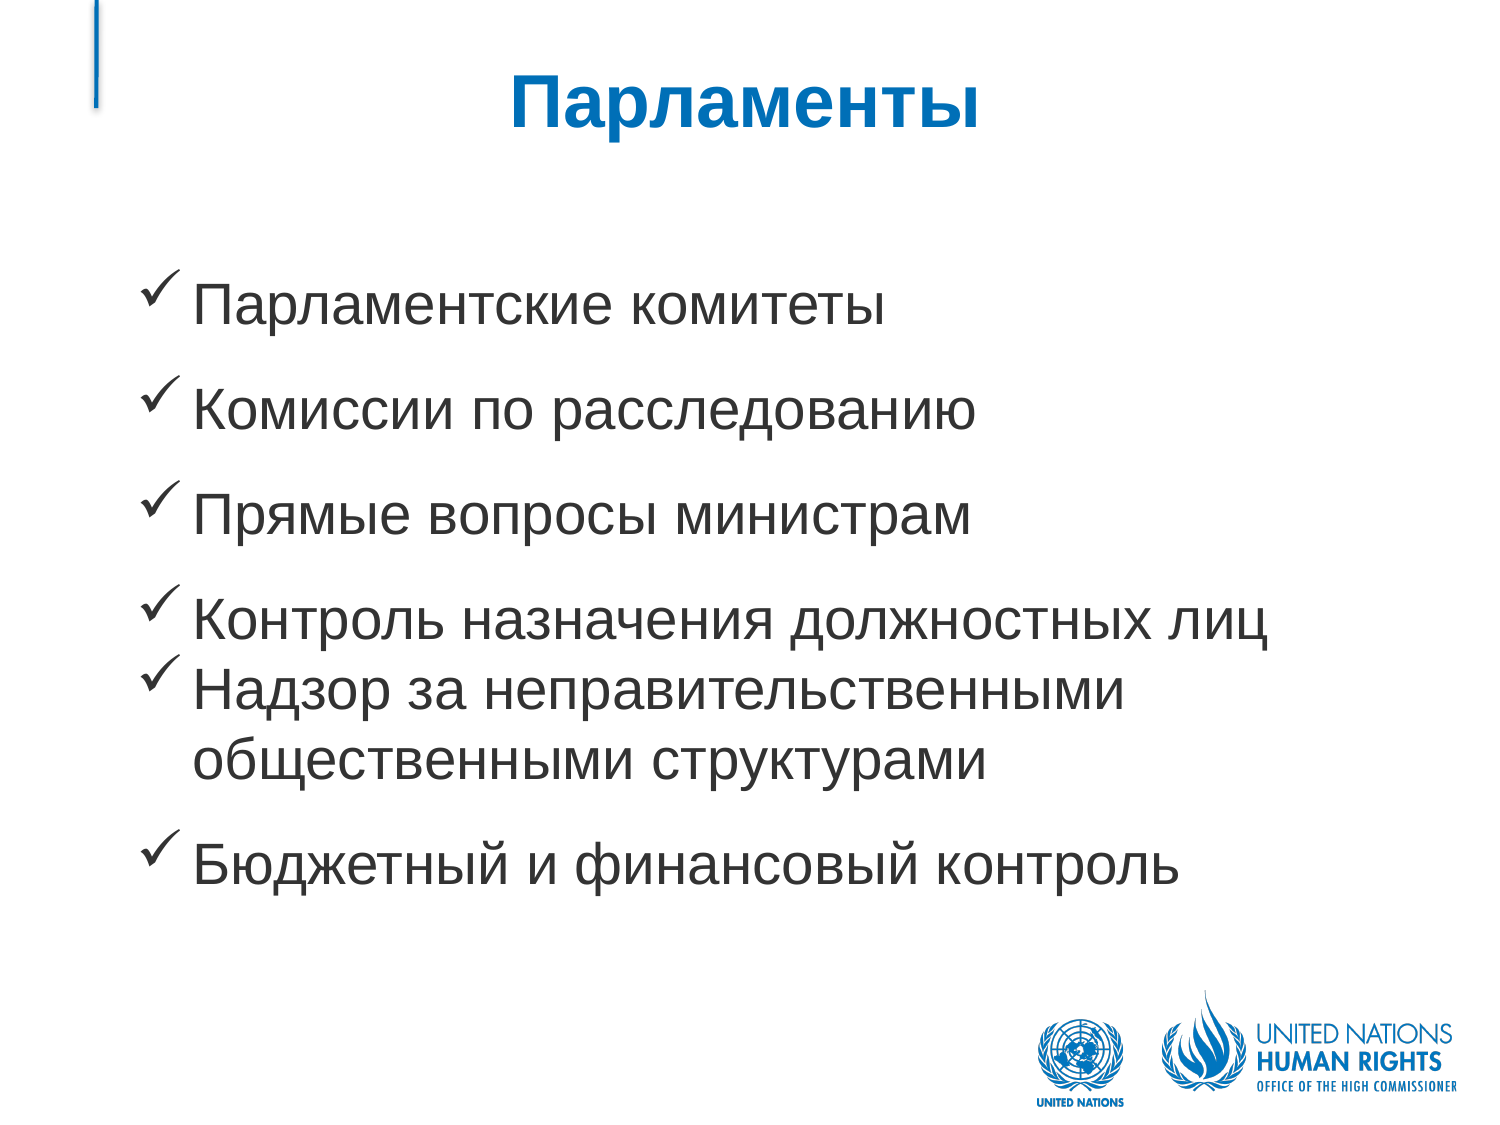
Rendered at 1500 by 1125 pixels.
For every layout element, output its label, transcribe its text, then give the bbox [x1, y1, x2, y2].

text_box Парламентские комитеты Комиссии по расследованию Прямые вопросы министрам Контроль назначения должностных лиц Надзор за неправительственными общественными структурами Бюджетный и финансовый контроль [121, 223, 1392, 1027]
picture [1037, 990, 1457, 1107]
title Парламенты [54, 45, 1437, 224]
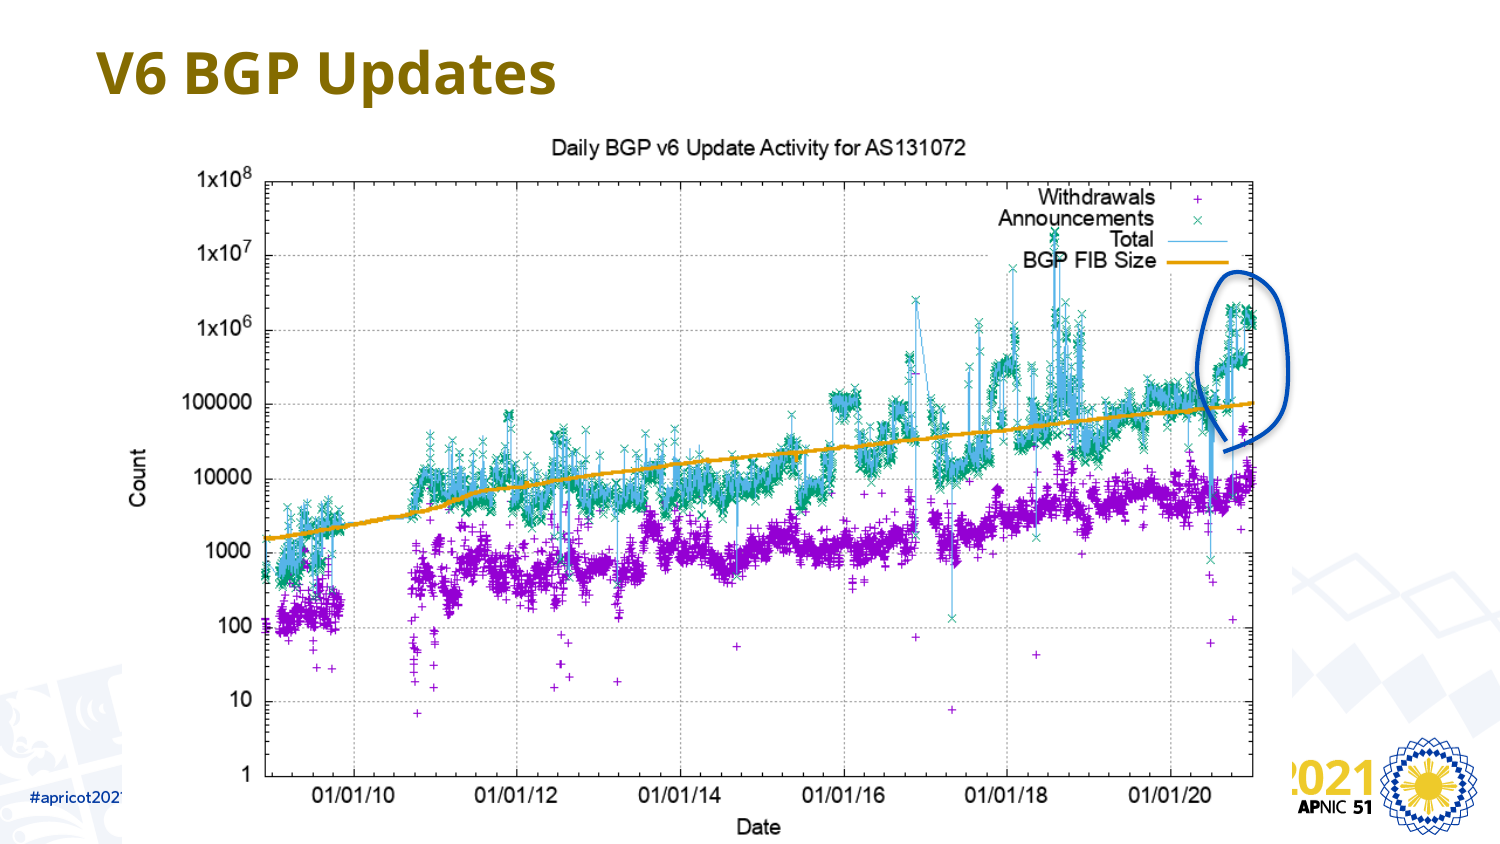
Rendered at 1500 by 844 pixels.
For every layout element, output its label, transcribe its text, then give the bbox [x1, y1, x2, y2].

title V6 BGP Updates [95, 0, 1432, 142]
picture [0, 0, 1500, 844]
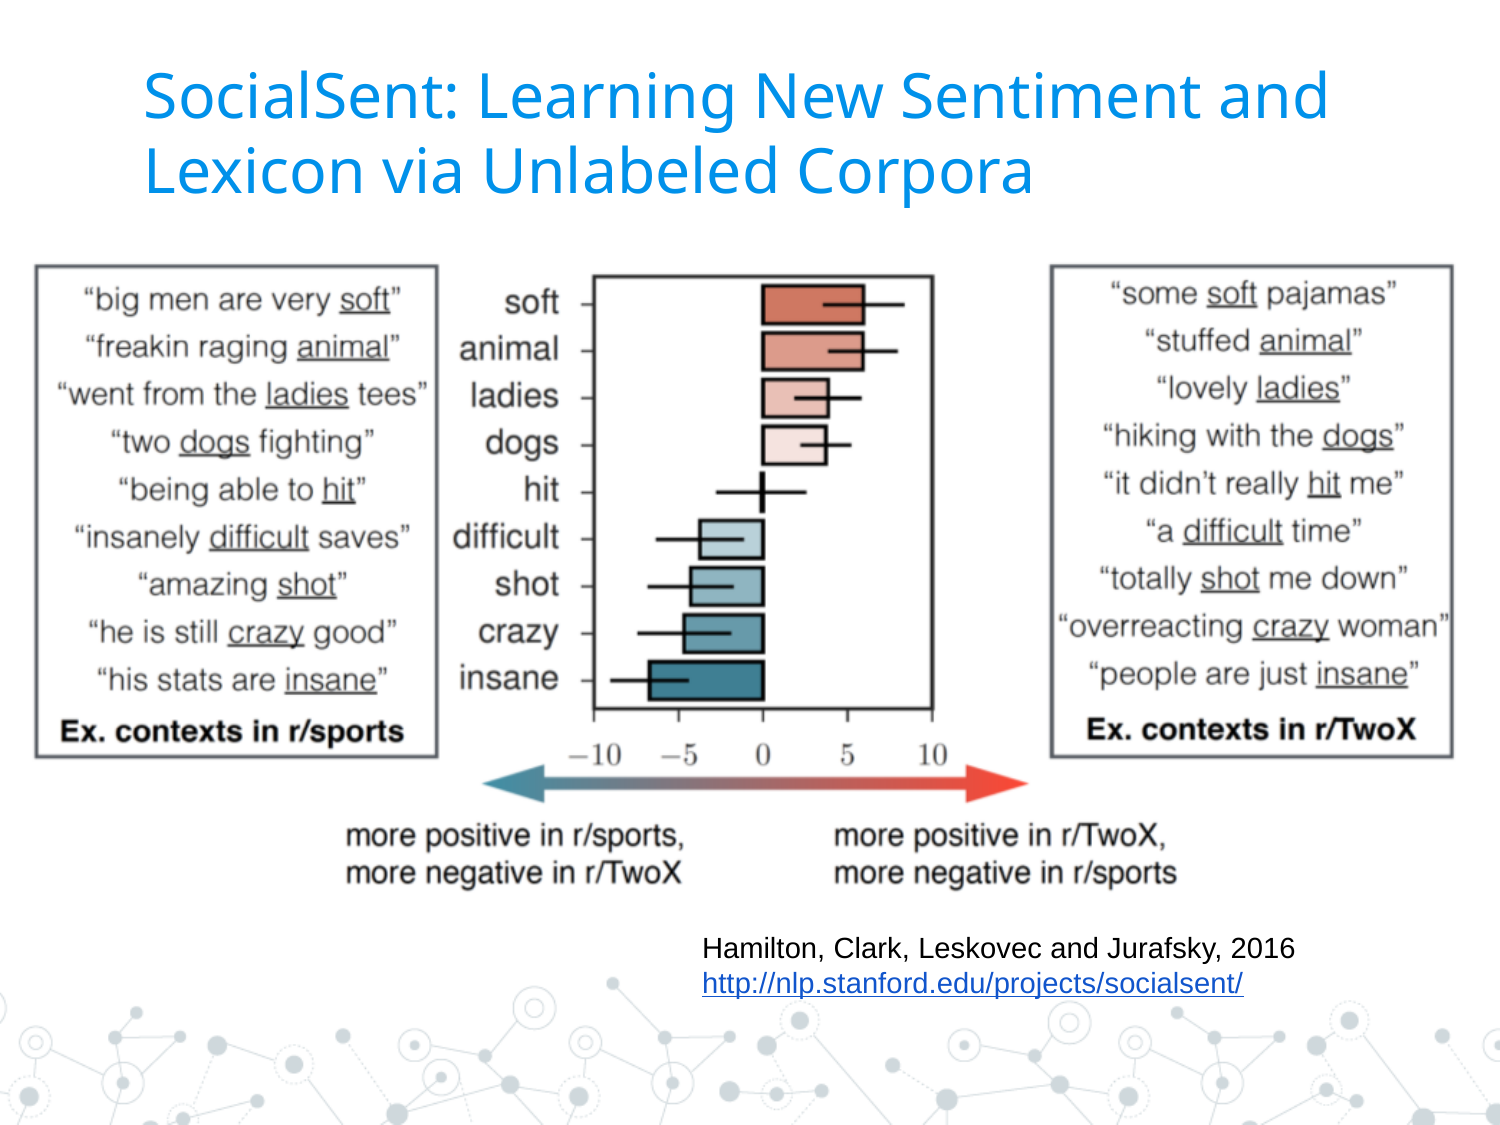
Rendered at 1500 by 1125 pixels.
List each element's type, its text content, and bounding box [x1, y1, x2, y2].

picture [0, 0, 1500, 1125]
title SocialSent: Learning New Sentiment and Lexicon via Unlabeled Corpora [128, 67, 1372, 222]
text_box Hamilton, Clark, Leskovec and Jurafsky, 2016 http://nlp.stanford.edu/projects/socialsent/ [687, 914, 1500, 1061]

*TASK OBJECTIVE*. Retype nothing except the lines from the first line of the listing above through the line with "Rendered at 1500 by 844 pixels.", exactly as they stand, and no pictures.

*FINAL ANSWER*.
Rendered at 1500 by 1125 pixels.
For every layout element, output its label, transcribe its text, then give the bbox [x1, y1, x2, y2].

text_box Парламентские комитеты Комиссии по расследованию Прямые вопросы министрам Контроль назначения должностных лиц Надзор за неправительственными общественными структурами Бюджетный и финансовый контроль [121, 223, 1392, 1027]
picture [1037, 990, 1457, 1107]
title Парламенты [54, 45, 1437, 224]
Rendered at 1500 by 844 pixels.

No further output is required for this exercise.